▶ **Prompt 1**:
In the passage on women and social norms, rewrite the paragraph beginning "I agree with PPs" as a brief bulleted list that keeps its main facts.
▶ **Prompt 2**:
Carry on the passage on women and social norms, picking up after its final sentence.

▶ **Selection**:
** begin **

I agree with PPs that have said we're just in a different place these days. I earn the same as my male peers, and I don't feel discriminated towards in the workplace at this point in my life. I've dealt with sexual harassment, of the insidious type and of the forthright "Let me touch your tits" type (I much prefer the latter). But generally, it's the social norms that trouble me; it's little things that I feel undercut women and impede our success far more often at this point. I'm not worried that my little girl will feel she can't become the President or a doctor or a fighter pilot. I'm worried about the more subtle messages our society sends to girls and women.

** end **

▶ **Data**:

** begin **

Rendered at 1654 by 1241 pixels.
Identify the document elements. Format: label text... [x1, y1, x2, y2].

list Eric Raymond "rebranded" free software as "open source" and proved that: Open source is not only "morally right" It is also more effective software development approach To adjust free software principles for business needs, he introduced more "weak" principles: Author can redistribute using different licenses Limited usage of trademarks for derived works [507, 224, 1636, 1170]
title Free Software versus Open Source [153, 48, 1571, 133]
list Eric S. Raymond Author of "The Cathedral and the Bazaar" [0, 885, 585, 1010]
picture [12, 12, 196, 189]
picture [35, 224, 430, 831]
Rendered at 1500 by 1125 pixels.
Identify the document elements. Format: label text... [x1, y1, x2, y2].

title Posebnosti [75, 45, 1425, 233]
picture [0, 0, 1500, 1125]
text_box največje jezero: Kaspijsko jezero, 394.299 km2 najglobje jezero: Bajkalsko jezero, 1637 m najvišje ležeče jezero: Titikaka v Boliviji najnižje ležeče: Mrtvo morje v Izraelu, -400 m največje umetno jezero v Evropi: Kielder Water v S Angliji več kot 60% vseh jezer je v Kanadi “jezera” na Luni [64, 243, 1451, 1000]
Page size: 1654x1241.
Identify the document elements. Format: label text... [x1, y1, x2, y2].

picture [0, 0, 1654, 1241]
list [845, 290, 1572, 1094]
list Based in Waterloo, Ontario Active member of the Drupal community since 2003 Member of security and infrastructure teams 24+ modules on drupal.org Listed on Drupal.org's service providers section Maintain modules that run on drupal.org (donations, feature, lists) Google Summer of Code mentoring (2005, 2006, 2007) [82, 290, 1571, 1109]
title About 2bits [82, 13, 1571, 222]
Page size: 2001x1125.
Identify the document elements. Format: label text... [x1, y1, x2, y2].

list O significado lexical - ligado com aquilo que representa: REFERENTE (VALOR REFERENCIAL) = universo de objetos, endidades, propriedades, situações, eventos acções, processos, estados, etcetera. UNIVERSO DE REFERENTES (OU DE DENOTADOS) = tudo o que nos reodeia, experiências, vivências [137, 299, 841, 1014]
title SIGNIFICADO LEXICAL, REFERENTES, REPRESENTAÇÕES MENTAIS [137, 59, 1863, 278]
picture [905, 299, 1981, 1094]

** end **

▶ **Reply 1**:
- Agrees with earlier posters that things are different these days.
- Earns the same as male peers and doesn't currently feel discriminated against at work.
- Has experienced sexual harassment, both insidious and blatant, and prefers the blatant kind.
- Is mostly troubled by social norms and small things that undercut women and hinder their success.
- Isn't worried that a daughter will think she can't become President, a doctor or a fighter pilot.
- Is worried about the subtler messages society sends to girls and women.

▶ **Reply 2**:
And that article -- the Pat Mainardi one -- is just bizarre to me (and is it just me, or is the writing terribly bad?). My husband doesn't like doing housework, true, any more than I do. I have found it troubling that people assume the housework is automatically my responsibility (and that it's good of him to "help" me, or that it's my fault the house is dirty, or that I should rethink buying a larger home because do I want to clean all those bathrooms?). But he'd never say any such bloody thing to me. We split the housework and the cooking 50/50, and when he stopped pulling his fair share, we switched over to only working around the house simultaneously. I wasn't going to clean the house while he watched TV. Aaand now we have a cleaning service, which works just peachy for both of us, since both of us would rather spend our time on something more intellectually satisfying. It's just hard for me to understand how this can be such a big issue if the man you marry isn't an asshole.

Now, I do know - and work with - plenty of men who hold fast to the "women's work" concept, because of the obvious benefits to them. But they are assholes.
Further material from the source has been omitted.